Two large, double-blind, placebo-controlled, randomized, multicenter clinical trials in 2002 and 2003 cemented BoNT-A’s position as a safe and effective treatment for facial rhytides and would pave the way for FDA approval and future cosmetic applications. The first involved 264 patients with moderate-to-severe glabellar rhytides who received 20 U BoNT-A (n = 203) or placebo (n = 61) into five glabellar sites (one in the procerus muscle and two in each corrugator supercilii) and were followed for 120 days post-injection. Results were assessed by patient and investigator at days 7, 30, 60, 90, and 120 after treatment. BoNT-A led to a significantly greater reduction in glabellar line severity compared with placebo across all measures at every follow-up visit (p <0.022). Response to treatment was noted at first follow-up and peaked at day 30, although clinical effect was still apparent in over half of the subjects at day 90 and over one quarter at day 120. Treatment was well tolerated; side effects included transient headache (15.3%) and mostly unilateral blepharoptosis (5.4%) that resolved by day 20 (in 8 cases) and day 40 (in 4 cases).

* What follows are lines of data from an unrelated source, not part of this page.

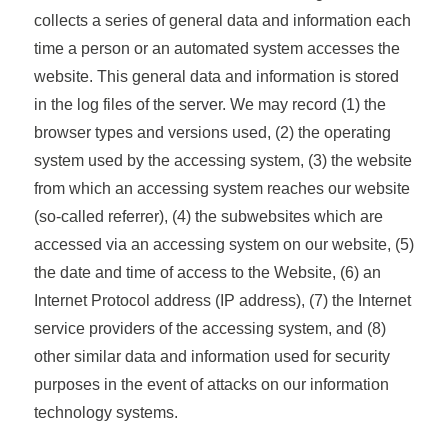
collects a series of general data and information each
time a person or an automated system accesses the
website. This general data and information is stored
in the log files of the server. We may record (1) the
browser types and versions used, (2) the operating
system used by the accessing system, (3) the website
from which an accessing system reaches our website
(so-called referrer), (4) the subwebsites which are
accessed via an accessing system on our website, (5)
the date and time of access to the Website, (6) an
Internet Protocol address (IP address), (7) the Internet
service providers of the accessing system, and (8)
other similar data and information used for security
purposes in the event of attacks on our information
technology systems.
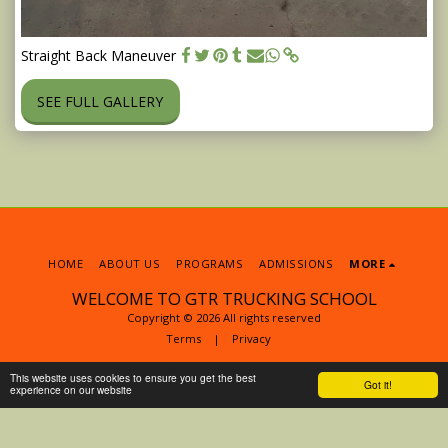
Straight Back Maneuver
SEE FULL GALLERY
HOME
ABOUT US
PROGRAMS
ADMISSIONS
MORE
WELCOME TO GTR TRUCKING SCHOOL
Copyright © 2026 All rights reserved
Terms
|
Privacy
This website uses cookies to ensure you get the best
Got it!
experience on our website
SUBSCRIBE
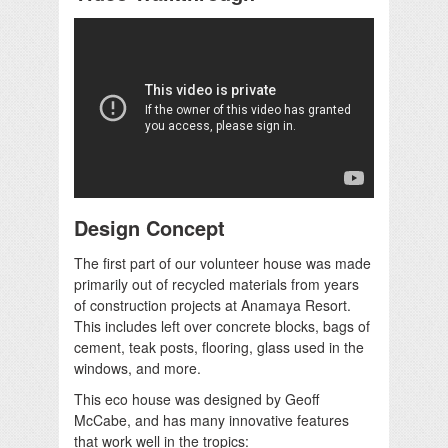
Design Concept
The first part of our volunteer house was made
primarily out of recycled materials from years
of construction projects at Anamaya Resort.
This includes left over concrete blocks, bags of
cement, teak posts, flooring, glass used in the
windows, and more.
This eco house was designed by Geoff
McCabe, and has many innovative features
that work well in the tropics:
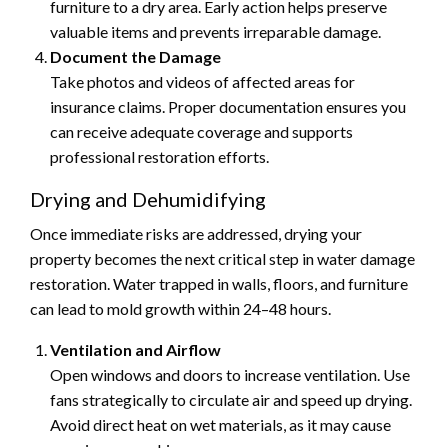
furniture to a dry area. Early action helps preserve
valuable items and prevents irreparable damage.
Document the Damage
Take photos and videos of affected areas for
insurance claims. Proper documentation ensures you
can receive adequate coverage and supports
professional restoration efforts.
Drying and Dehumidifying
Once immediate risks are addressed, drying your
property becomes the next critical step in water damage
restoration. Water trapped in walls, floors, and furniture
can lead to mold growth within 24–48 hours.
Ventilation and Airflow
Open windows and doors to increase ventilation. Use
fans strategically to circulate air and speed up drying.
Avoid direct heat on wet materials, as it may cause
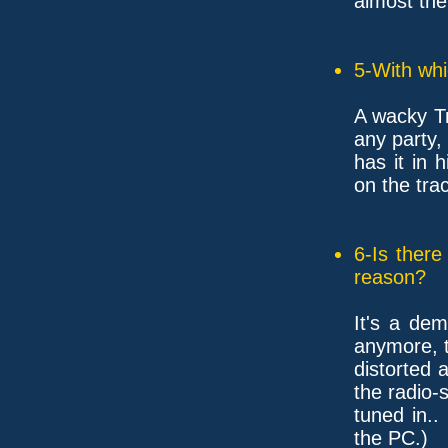
almost the
5-With whi
A wacky Tr
any party, 
has it in 
on the tra
6-Is ther
reason?
It's a de
anymore, 
distorted 
the radio-s
tuned in..
the PC.)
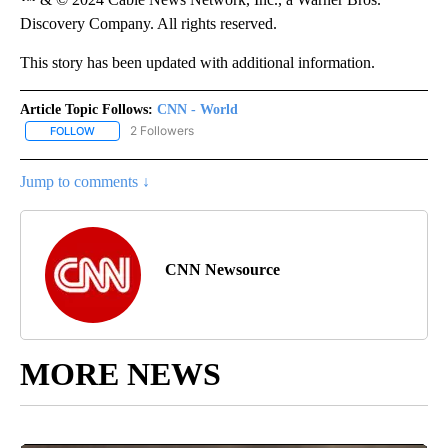
Discovery Company. All rights reserved.
This story has been updated with additional information.
Article Topic Follows:
CNN - World
2 Followers
FOLLOW
FOLLOW "CNN - WORLD" TO RECEIVE NOTIFICATIONS ABOUT NEW
Jump to comments ↓
CNN Newsource
MORE NEWS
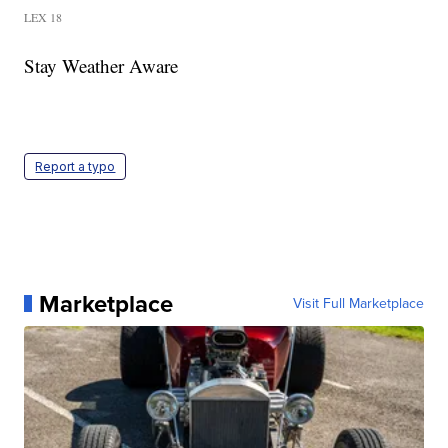
LEX 18
Stay Weather Aware
Report a typo
Marketplace
Visit Full Marketplace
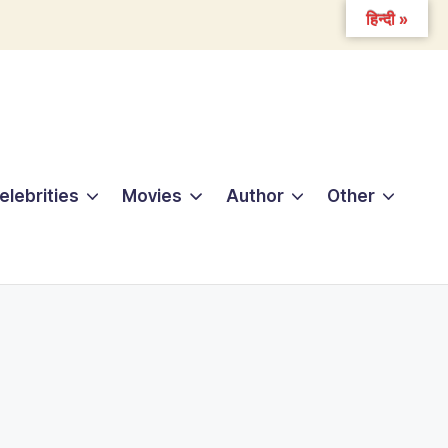
हिन्दी »
elebrities
Movies
Author
Other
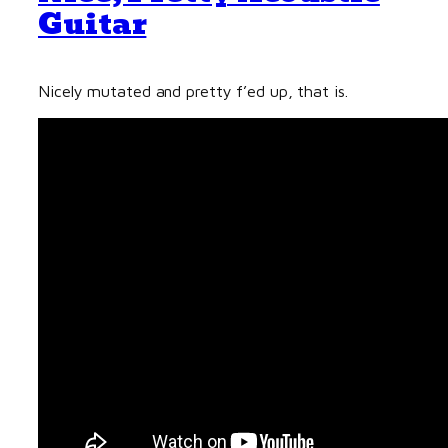
Guitar
Nicely mutated and pretty f’ed up, that is.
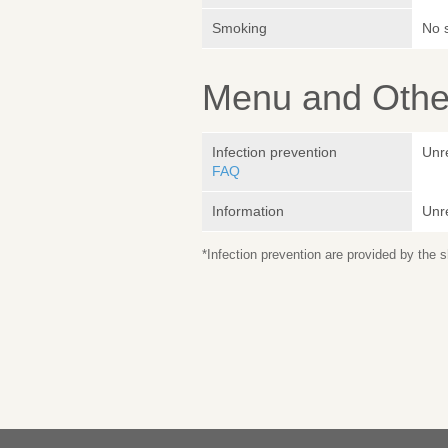
Smoking
No 
Menu and Other
Infection prevention
Unr
FAQ
Information
Unr
*Infection prevention are provided by the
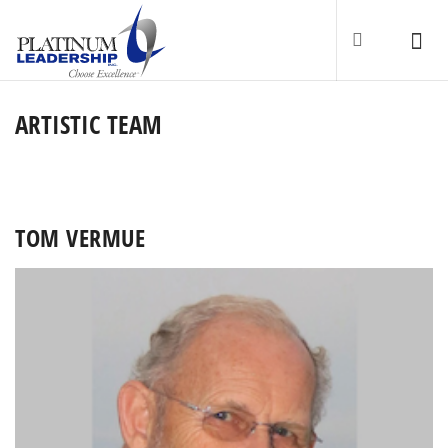
ARTISTIC TEAM
TOM VERMUE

The second large trial was identical in design to the first and comprised 273 patients injected with BoNT-A (n = 202) or placebo (n = 71). As in the first trial, response to BoNT-A peaked at day 30 for both physician- and patient-assessment and was significantly greater than for placebo at every follow-up visit (p <0.001) (Fig. 3.3). No treatment-related serious complications were reported; the most common adverse events in the BoNT-A group were headache (11.4%) and unilateral blepharoptosis (1%).

Figure 3.3 Response to BoNT peaked at day 30 and was significantly greater than for placebo at every follow-up visit.

Data from Carruthers JA, Carruthers JDA, Lowe NJ, et al 2004 One year, randomized, multicenter, two period study of the safety and efficacy of repeated treatments with botulinum toxin type A in patients with glabellar lines. Journal of Clinical Research 7:1–20.

In April of 2002, the FDA approved BoNT-A for the non-surgical reduction of glabellar furrows. The rest, as they say, is history.